HMRC wins landmark non-cash pension tax relief ruling
20 May 2020
HMRC has won a landmark case at an Upper Tax Tribunal, which has ruled that tax relief cannot be claimed on ‘in-specie’ or non-cash contributions to personal pensions, potentially opening the way for the tax authority to reclaim millions
20 May 2020
‘In-specie’ contributions to personal pension schemes refer to non-cash assets, such as shares or commercial property which are transferred into a self invested personal pension (SIPP) without being converted into cash first.
SIPP providers offered this as a service to clients up until 2016, when HMRC began to block tax relief for individuals on non-cash assets over concerns about possible abuse of the system.
Pension provider Sippchoice, now owned by Dentons Pensions Management, originally won its case at a First Tier Tribunal (FTT) in 2018, after HMRC refused to accept a claim from one of its clients for tax relief relating to a £68,342 contribution made in the period 6 March to 5 April 2016.
At the time the FTT judge said the meaning of ‘contribution paid’ was ‘wide enough to cover a transfer of assets in satisfaction of a debt as occurred in this case’.
HMRC appealed against the ruling at the Upper Tribunal. [The Commissioners for Her Majesty’s Revenue and Customs and Sippchoice Ltd,  UKUT 149].
The Upper Tribunal stated: ‘The only issue in the appeal was whether transfers of shares were “contributions paid” by those members within the meaning of section 188(1) Finance Act 2004 (FA 2004) and therefore conferred an entitlement to relief from income tax.’
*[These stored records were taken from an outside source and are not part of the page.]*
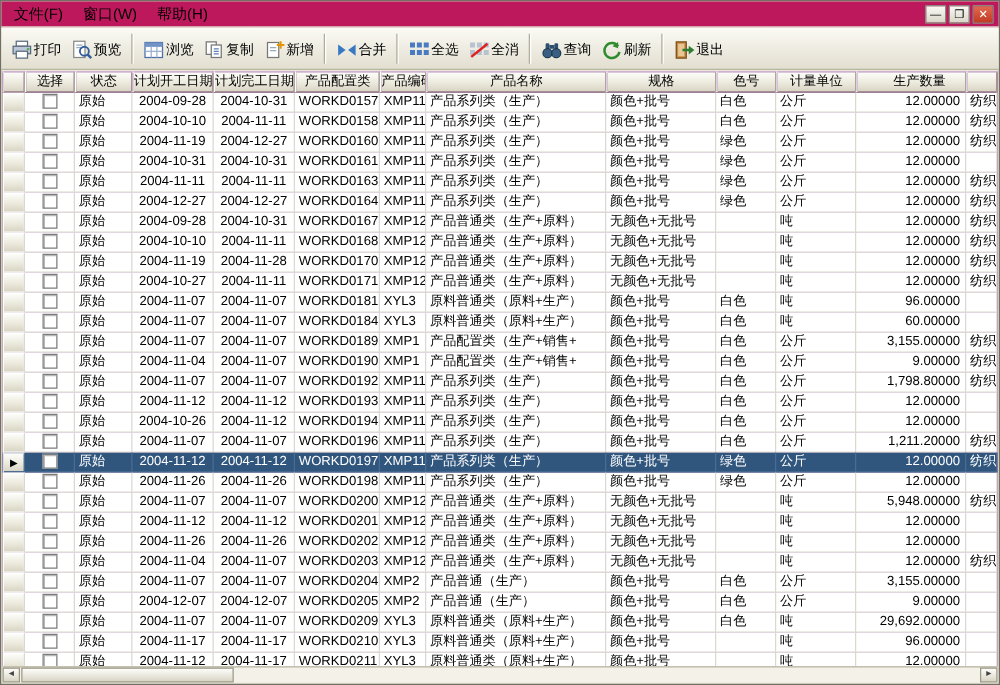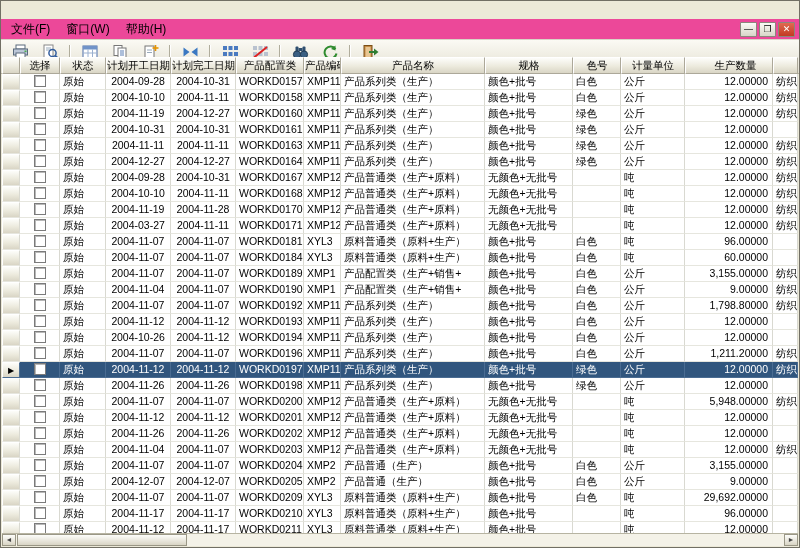"文件(F)" .menubar { background: #ec4899 -> #be185d; margin-top: 18px -> none }
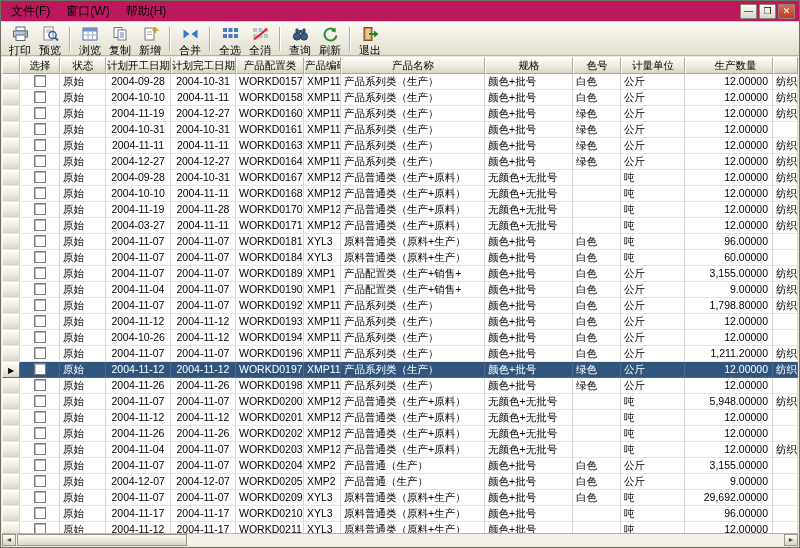"打印" .tbtn { flex-direction: column -> row }
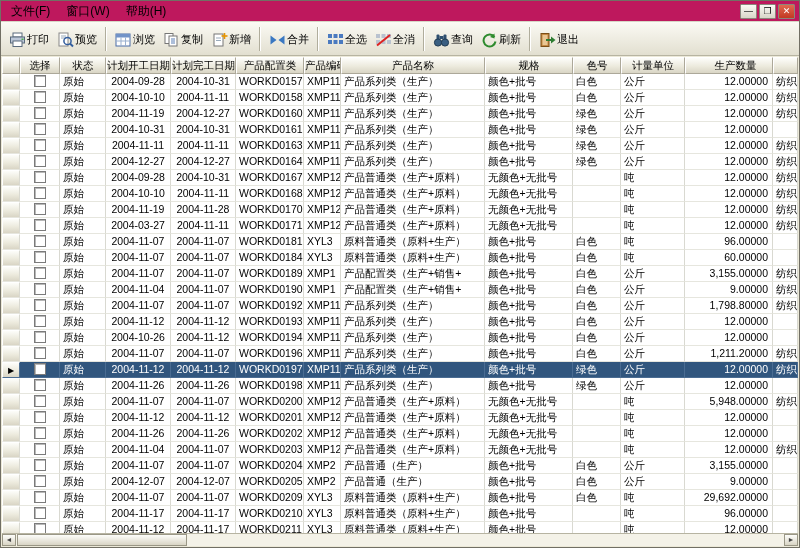"2004-03-27" div.cell { text: 2004-03-27 -> 2004-10-27 }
HMRC put forward two grounds for appeal. Firstly, it maintained the FTT erred in law in construing the expression ‘contributions paid’ in section 188(1) FA 2004, arguing that contrary to the FTT’s conclusion, that section gives relief for money payments only and not for transfers of assets. HMRC said this was true, whether or not the asset is transferred in satisfaction of a money debt.
Secondly, HMRC said the FTT was wrong to conclude that the individual making the contribution had entered into a binding contract obliging him to pay sums of money to the SIPP and/or erred in law in determining the terms of any such contract.
The Upper Tribunal agreed with HMRC the expression ‘contributions paid’ in section 188(1) FA 2004 is restricted to contributions of money (whether in cash or other forms).
The tribunal judges stated: ‘If, as we have found, “contributions paid” in section 188(1) FA 2004 means paid in money then it cannot encompass settlement by transfer of non-monetary assets even if the transfer is made in satisfaction of an earlier obligation to contribute money.
‘An agreement to accept something other than money as performance of an obligation to pay in money does not convert the transfer of shares (or other assets) into a payment in money.’
For those reasons, the tribunal found that the individual was never under any contractual obligation to pay £68,324 in money to Sippchoice.
In its arguments, Sippchoice drew attention to the wording of HMRC’s internal Pensions Tax Manual at PTM042100, which stated: ‘As explained above, contributions to a registered pension scheme must be a monetary amount. However, it is possible for a member to agree to pay a monetary contribution and then to give effect to the cash contribution by way of a transfer of an asset or assets.’
The judges agreed that the natural reading of this passage is that HMRC did not see any objection to a promise to make a monetary contribution to a pension scheme being satisfied by a transfer of an asset or assets where the member and scheme administrator both agreed to it.
The tribunal pointed out that ‘this is even more clearly stated in relation to employer’s contributions in HMRC’s pensions tax manual at PTM043310: “… it may be possible to structure a transaction so that a monetary contribution is achieved without the need for cash to pass between the employer and the pension scheme.”’
However, the tribunal judges said: ‘Statements in HMRC’s manuals are merely HMRC’s interpretation of the law in their internal guidance and they do not have the force of law.
‘We must interpret the legislation in accordance with the principles of construction described above and if we conclude, as we have, that the legislation bears a different meaning to that found in the HMRC manual, the legislation must be preferred.’
As a result, the tribunal found in HMRC’s favour, and said that in-specie payments to a SIPP are not eligible for pension tax relief.
A spokesperson for Sippchoice said it plans to look into appealing the Upper Tribunal’s decision.
An HMRC spokesperson told Accountancy Daily: ‘We welcome the tribunal’s decision and will consider the judgement further in due course.’
However, it did not confirm whether it would seek to recoup the money handed out in tax relief.